Outsourcing: Get Over It. - jdueck
http://www.thewealthyprogrammer.com/2008/02/outsourcing-get-over-it.html

======
doubleplus
A condensed version...

If you have a family to take care of and you just lost your job to
outsourcing, you just need to follow a few simple steps:

* Don't be prejudiced.

* Beat out hundreds of other programmers for a management job or start your own business.

* Be eager about... something.

* Read an economics textbook.

* Dream about traveling the world without having to work much.
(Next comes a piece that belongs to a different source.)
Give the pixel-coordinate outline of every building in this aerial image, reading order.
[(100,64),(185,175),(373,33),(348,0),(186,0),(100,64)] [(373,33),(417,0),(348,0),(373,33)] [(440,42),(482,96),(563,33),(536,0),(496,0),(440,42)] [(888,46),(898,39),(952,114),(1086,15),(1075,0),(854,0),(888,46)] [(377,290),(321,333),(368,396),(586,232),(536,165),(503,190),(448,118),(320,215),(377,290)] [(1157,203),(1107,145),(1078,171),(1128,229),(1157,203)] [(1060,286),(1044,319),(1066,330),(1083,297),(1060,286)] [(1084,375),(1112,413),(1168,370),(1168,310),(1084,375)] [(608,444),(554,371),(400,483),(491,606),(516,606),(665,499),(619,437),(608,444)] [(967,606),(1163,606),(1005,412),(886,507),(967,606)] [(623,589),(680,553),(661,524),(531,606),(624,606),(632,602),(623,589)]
* Help someone do... something. The Wealthy Programmer says greed is bad.

------
tx
Wow... I haven' seen such pretentious blog in a while. He worked for over 100
companies within last 20 years! Jesus... After those I was expecting no less
but a comparison of his code printouts with football fields.

"I become a wealthy programmer, and you can too!".... Yet his 2nd blog post is
labeled "How to get promoted to Management" where he basically suggests to
start sucking up to your immediate boss.

WTF? Who upmodded this junk?

------
mojuba
I worked for outsourcing companies in some third world countries for years,
and here's my advice: don't outsource your work if you can and you will save a
lot of money in the long run.

Or, if you feel you need 50 Java programmers for a single project, you suck
anyway, with or without outsourcing.

------
tlrobinson
At this point in time I'm not worried about outsourcing, since I probably
wouldn't want to do most of the jobs being outsourced _anyway_. I have no
desire to write accounting software, etc for Fortune 500 companies for the
rest of my life.

I'd much rather work on interesting and creative projects. I don't think
outsourcing lends itself well to these types of problems, though that may
change in the future.

------
rms
My undergraduate education was in Industrial Engineering. Industrial Engineers
are the outsourcers. They have been portrayed memorably as "efficiency
experts" in movies such as American Beauty and Office Space. There will always
be jobs for Industrial Engineers, until they start outsourcing the
outsourcing.

------
st3fan
I'll try to turn this crazy post into something more usable for this crowd:

From a startup point of view I think outsourcing the development of your core
product is very dangerous. You need to be in constant touch with your product
and have a direct feedback loop during development. That can be very hard if
you outsource.

Setting up a remote team and building up a good relationship with them can be
very fruitful however. We've done it too and we consider those people first
class colleagues. It does take a lot of effort; lots of Skype calls and
visits. But it works very well.

S.